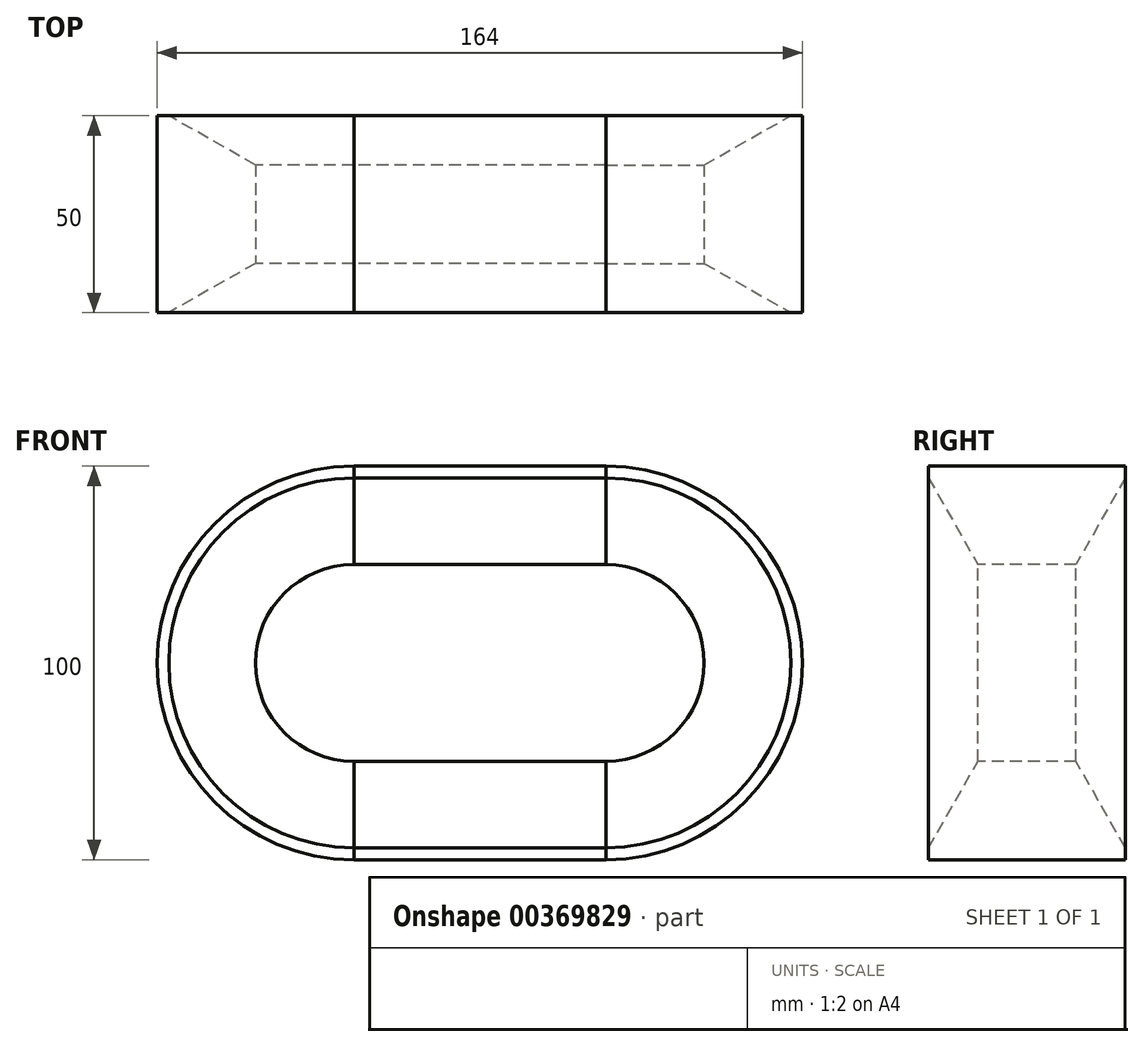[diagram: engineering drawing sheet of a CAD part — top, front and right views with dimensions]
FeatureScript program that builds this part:
annotation { "Feature Type Name" : "Feature", "Feature Type Description" : "" }
export const myFeature = defineFeature(function(context is Context, id is Id, definition is map)
    precondition{}
    {
        {
            var Q0;
            Q0=qCreatedBy(makeId("Right.planeOp"),FACE);
            var sketch = newSketch(context, id + "F0", { "sketchPlane" : qUnion([Q0])});
            skLineSegment(sketch, "E0", {"start": v(0, 0) * mm, "end": v(0, 3) * mm});
            skLineSegment(sketch, "E1", {"start": v(50, 3) * mm, "end": v(50, 0) * mm});
            skLineSegment(sketch, "E2", {"start": v(50, 0) * mm, "end": v(0, 0) * mm});
            skLineSegment(sketch, "E3", {"start": v(50, 3) * mm, "end": v(37.5, 25) * mm});
            skLineSegment(sketch, "E4", {"start": v(0, 3) * mm, "end": v(12.5, 25) * mm});
            skLineSegment(sketch, "E5", {"start": v(12.5, 25) * mm, "end": v(25, 50) * mm});
            skLineSegment(sketch, "E6", {"start": v(25, 50) * mm, "end": v(37.5, 25) * mm});
            skSolve(sketch);
        }
        {
            var Q0;
            Q0=makeQuery(id+"F0.imprint","IMPRINT",FACE,{"disambiguationData":[TD([[makeQuery(id+"F0.imprint","IMPRINT",EDGE,{"derivedFrom":sQuery(id+"F0.wireOp",EDGE,"E0")}),-1.0]])]});
            extrude(context, id + "F1", {"entities" : qUnion([Q0]), "depth" : 64 * mm});
        }
        {
            var Q0;
            Q0=makeQuery(id+"F1.opExtrude","SWEPT_EDGE",EDGE,{"disambiguationData":[OSD([sQuery(id+"F0.wireOp",EDGE,"E5"),sQuery(id+"F0.wireOp",EDGE,"E6")])]});
            cPlane(context, id + "F2", {"entities" : qUnion([Q0]), "cplaneType" : CPlaneType.LINE_ANGLE, "offset" : 0 * mm, "angle" : 90 * degree, "flipAlignment" : true, "width" : 150 * mm, "height" : 150 * mm});
        }
        {
            var Q0;
            Q0=makeQuery(id+"F1.opExtrude","SWEPT_BODY",BODY,{"disambiguationData":[OSD([sQuery(id+"F0.wireOp",EDGE,"E0"),sQuery(id+"F0.wireOp",EDGE,"E1"),sQuery(id+"F0.wireOp",EDGE,"E2"),sQuery(id+"F0.wireOp",EDGE,"E3"),sQuery(id+"F0.wireOp",EDGE,"E4"),sQuery(id+"F0.wireOp",EDGE,"E5"),sQuery(id+"F0.wireOp",EDGE,"E6")])]});
            var Q1;
            Q1=qCreatedBy(id+"F2.planeOp",FACE);
            mirror(context, id + "F3", {"entities" : qUnion([Q0]), "mirrorPlane" : qUnion([Q1])});
        }
        {
            var Q0;
            Q0=qCreatedBy(id+"F2.planeOp",FACE);
            var sketch = newSketch(context, id + "F4", { "sketchPlane" : qUnion([Q0])});
            skLineSegment(sketch, "E7", {"start": v(0, 0) * mm, "end": v(0, 50) * mm});
            skLineSegment(sketch, "E8", {"start": v(0, 50) * mm, "end": v(64, 50) * mm});
            skLineSegment(sketch, "E9", {"start": v(64, 50) * mm, "end": v(64, 0) * mm});
            skLineSegment(sketch, "E10", {"start": v(64, 0) * mm, "end": v(0, 0) * mm});
            skSolve(sketch);
        }
        {
            var Q0;
            Q0=makeQuery(id+"F3.opPattern","COPY",FACE,{"derivedFrom":makeQuery(id+"F1.opExtrude","CAP_FACE",FACE,{"disambiguationData":[OSD([sQuery(id+"F0.wireOp",EDGE,"E0"),sQuery(id+"F0.wireOp",EDGE,"E1"),sQuery(id+"F0.wireOp",EDGE,"E2"),sQuery(id+"F0.wireOp",EDGE,"E3"),sQuery(id+"F0.wireOp",EDGE,"E4"),sQuery(id+"F0.wireOp",EDGE,"E5"),sQuery(id+"F0.wireOp",EDGE,"E6")])],"isStart":false}),"instanceName":"1"});
            var Q1;
            Q1=sQuery(id+"F4.wireOp",EDGE,"E9");
            revolve(context, id + "F5", {"entities" : qUnion([Q0]), "axis" : qUnion([Q1]), "revolveType" : RevolveType.ONE_DIRECTION, "oppositeDirection" : true, "angle" : 180 * degree});
        }
        {
            var Q0;
            Q0=makeQuery(id+"F3.opPattern","COPY",FACE,{"derivedFrom":makeQuery(id+"F1.opExtrude","CAP_FACE",FACE,{"disambiguationData":[OSD([sQuery(id+"F0.wireOp",EDGE,"E0"),sQuery(id+"F0.wireOp",EDGE,"E1"),sQuery(id+"F0.wireOp",EDGE,"E2"),sQuery(id+"F0.wireOp",EDGE,"E3"),sQuery(id+"F0.wireOp",EDGE,"E4"),sQuery(id+"F0.wireOp",EDGE,"E5"),sQuery(id+"F0.wireOp",EDGE,"E6")])],"isStart":true}),"instanceName":"1"});
            cPlane(context, id + "F6", {"entities" : qUnion([Q0]), "cplaneType" : CPlaneType.OFFSET, "offset" : 32 * mm, "oppositeDirection" : true, "width" : 150 * mm, "height" : 150 * mm});
        }
        {
            var Q0;
            Q0=makeQuery(id+"F5.opRevolve","SWEPT_BODY",BODY,{"disambiguationData":[OSD([sQuery(id+"F0.wireOp",EDGE,"E0"),sQuery(id+"F0.wireOp",EDGE,"E1"),sQuery(id+"F0.wireOp",EDGE,"E2"),sQuery(id+"F0.wireOp",EDGE,"E3"),sQuery(id+"F0.wireOp",EDGE,"E4"),sQuery(id+"F0.wireOp",EDGE,"E5"),sQuery(id+"F0.wireOp",EDGE,"E6")])]});
            var Q1;
            Q1=qCreatedBy(id+"F6.planeOp",FACE);
            mirror(context, id + "F7", {"entities" : qUnion([Q0]), "mirrorPlane" : qUnion([Q1])});
        }
        {
            var Q0;
            Q0=qCreatedBy(makeId("Front.planeOp"),FACE);
            var sketch = newSketch(context, id + "F8", { "sketchPlane" : qUnion([Q0])});
            skLineSegment(sketch, "E11", {"start": v(0, 75) * mm, "end": v(64, 75) * mm});
            skLineSegment(sketch, "E12", {"start": v(64, 25) * mm, "end": v(0, 25) * mm});
            skArc(sketch, "E13", {"start": v(0, 75) * mm, "mid": v(-25, 50) * mm, "end": v(0, 25) * mm});
            skArc(sketch, "E14", {"start": v(64, 25) * mm, "mid": v(89, 50) * mm, "end": v(64, 75) * mm});
            skSolve(sketch);
        }
        {
            var Q0;
            Q0 = qSketchRegion(id + "F8", true);
            extrude(context, id + "F9", {"entities" : qUnion([Q0]), "operationType" : NewBodyOperationType.REMOVE, "endBound" : BoundingType.SYMMETRIC, "oppositeDirection" : true, "depth" : 118 * mm});
        }
    });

> _THE REQUEST_
Pick out every line in the material above that contains the string "derivedFrom", and copy each one.

> _SOLUTION FOR THIS PROBLEM_
            Q0=makeQuery(id+"F0.imprint","IMPRINT",FACE,{"disambiguationData":[TD([[makeQuery(id+"F0.imprint","IMPRINT",EDGE,{"derivedFrom":sQuery(id+"F0.wireOp",EDGE,"E0")}),-1.0]])]});
            Q0=makeQuery(id+"F3.opPattern","COPY",FACE,{"derivedFrom":makeQuery(id+"F1.opExtrude","CAP_FACE",FACE,{"disambiguationData":[OSD([sQuery(id+"F0.wireOp",EDGE,"E0"),sQuery(id+"F0.wireOp",EDGE,"E1"),sQuery(id+"F0.wireOp",EDGE,"E2"),sQuery(id+"F0.wireOp",EDGE,"E3"),sQuery(id+"F0.wireOp",EDGE,"E4"),sQuery(id+"F0.wireOp",EDGE,"E5"),sQuery(id+"F0.wireOp",EDGE,"E6")])],"isStart":false}),"instanceName":"1"});
            Q0=makeQuery(id+"F3.opPattern","COPY",FACE,{"derivedFrom":makeQuery(id+"F1.opExtrude","CAP_FACE",FACE,{"disambiguationData":[OSD([sQuery(id+"F0.wireOp",EDGE,"E0"),sQuery(id+"F0.wireOp",EDGE,"E1"),sQuery(id+"F0.wireOp",EDGE,"E2"),sQuery(id+"F0.wireOp",EDGE,"E3"),sQuery(id+"F0.wireOp",EDGE,"E4"),sQuery(id+"F0.wireOp",EDGE,"E5"),sQuery(id+"F0.wireOp",EDGE,"E6")])],"isStart":true}),"instanceName":"1"});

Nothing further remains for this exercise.